Numerous software attribute measurements have been created and
researched in an effort to describe the underlying structure of computer
programs. It has been demonstrated that several of these indicators are
connected to real data on program quality. However, most measures of
software quality are often created over a longer period of time. Any
size of program requires years of operation before latent flaws are
discovered [1].
In recent studies, metrics of software
complexity have been demonstrated to be highly correlated with how
defects are distributed among computer programs. There is a connection
between some complexity measures and the quantity of modifications
attributable to flaws subsequently discovered in test and validation
[2].
In this study, the researchers investigated the
correlation between a metric for software complexity, namely the number
of source lines of code in projects, and the number of bug fixes that
had to be accomplished. This was performed in order to determine the
viability of code length as a predictor for the quantity of flaws that
affect code quality of programming projects. Investigating such
correlation contributes to the foundation of research on the development
of predictors of faults in specific lines of code [3] and even overall
software projects [4].
The dataset was obtained through a similar study committed by Kocchar, et. al, entitled A Large Scale Study of Multiple Programming Languages and Code Quality [5]. The study aims to observe how using different programming languages compare to programs in only one in terms of quality of the program created with said language. In the study, the authors obtained the data by retrieving the code and GitHub Archive of the top 50 programs for each of the top 17 programming languages. For this specific analysis, the focus will be on the program size and it’s relationship with bug fixes and errors, with the programming language also in consideration.
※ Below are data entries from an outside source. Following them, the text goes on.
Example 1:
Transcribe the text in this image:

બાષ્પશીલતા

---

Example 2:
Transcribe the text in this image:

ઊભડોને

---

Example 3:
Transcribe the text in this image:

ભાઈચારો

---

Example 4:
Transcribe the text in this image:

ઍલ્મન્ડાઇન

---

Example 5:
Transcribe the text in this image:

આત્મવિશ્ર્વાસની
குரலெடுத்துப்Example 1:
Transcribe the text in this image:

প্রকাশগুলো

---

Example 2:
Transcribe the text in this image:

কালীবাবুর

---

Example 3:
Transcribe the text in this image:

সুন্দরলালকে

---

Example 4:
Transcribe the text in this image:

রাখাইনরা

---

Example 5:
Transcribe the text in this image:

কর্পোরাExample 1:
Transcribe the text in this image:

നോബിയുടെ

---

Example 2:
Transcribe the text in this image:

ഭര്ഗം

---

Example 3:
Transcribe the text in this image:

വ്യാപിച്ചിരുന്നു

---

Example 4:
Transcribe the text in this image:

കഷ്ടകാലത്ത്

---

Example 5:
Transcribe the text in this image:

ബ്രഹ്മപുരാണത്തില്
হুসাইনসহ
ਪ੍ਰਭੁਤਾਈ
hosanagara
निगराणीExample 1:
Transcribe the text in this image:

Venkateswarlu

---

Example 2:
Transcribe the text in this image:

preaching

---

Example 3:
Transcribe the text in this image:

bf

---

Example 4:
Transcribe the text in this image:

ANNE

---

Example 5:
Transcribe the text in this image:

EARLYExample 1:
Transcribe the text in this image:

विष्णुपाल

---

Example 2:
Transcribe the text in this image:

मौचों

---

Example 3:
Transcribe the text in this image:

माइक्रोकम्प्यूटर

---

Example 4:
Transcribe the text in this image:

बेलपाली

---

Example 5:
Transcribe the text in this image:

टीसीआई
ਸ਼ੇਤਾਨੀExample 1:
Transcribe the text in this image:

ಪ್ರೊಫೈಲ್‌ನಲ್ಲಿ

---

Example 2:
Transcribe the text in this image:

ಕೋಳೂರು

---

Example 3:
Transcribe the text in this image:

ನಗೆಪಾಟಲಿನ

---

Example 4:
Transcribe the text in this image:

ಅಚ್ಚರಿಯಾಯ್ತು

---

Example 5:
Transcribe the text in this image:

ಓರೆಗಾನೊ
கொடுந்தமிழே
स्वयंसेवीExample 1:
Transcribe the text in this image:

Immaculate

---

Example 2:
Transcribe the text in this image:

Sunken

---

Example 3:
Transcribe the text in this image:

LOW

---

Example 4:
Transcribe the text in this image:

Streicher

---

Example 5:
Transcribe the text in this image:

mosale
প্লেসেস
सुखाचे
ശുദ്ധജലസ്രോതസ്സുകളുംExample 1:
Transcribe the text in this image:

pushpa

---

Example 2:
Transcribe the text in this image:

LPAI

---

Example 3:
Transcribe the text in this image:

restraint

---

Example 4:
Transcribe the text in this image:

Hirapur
To attain the data in the previously mentioned study, the authors made use of the GitHub Archives of the projects, and for the variables crucial to this analysis, the authors observed the commit logs where the bug fixes are visible, while to obtain the program size, calculations were made using the total number of lines of code.
Given the data that the study will be focusing on, the group will be performing Linear Regression and Correlation Analysis. The relationship between the two variables will be determined, which means the hypotheses are the following:Ho: β1 = 0 (null)
H1: β1 ≠ 0 (alternative)
Figure 1. Interface of Jamovi.
Table 1. Data inputted into Jamovi.
Figure 2. Dropdown menu after clicking Regression
The first step is to press ‘Linear Regression’. This will take
the user to a section where they can select which of the variables they
placed is the independent and dependent variable.
Figure 3. Selection of variables.
Simply select the variable in the first menu and click the
corresponding arrow to which variable it should be. Independent
variables go into “Covariates” and the dependent variable goes into its
corresponding box. Click the grey arrow at the top right of Figure 3, to
which the program calculates for the corresponding values and displays
them in a table. To create a scatter plot, click “Exploration” seen in
Figure 1. From there, click “Scatter Plot”.
Figure 4. Interface for Scatter plot
Input the corresponding values into the respective axes
(independent on X, dependent on Y). This will generate the scatter plot.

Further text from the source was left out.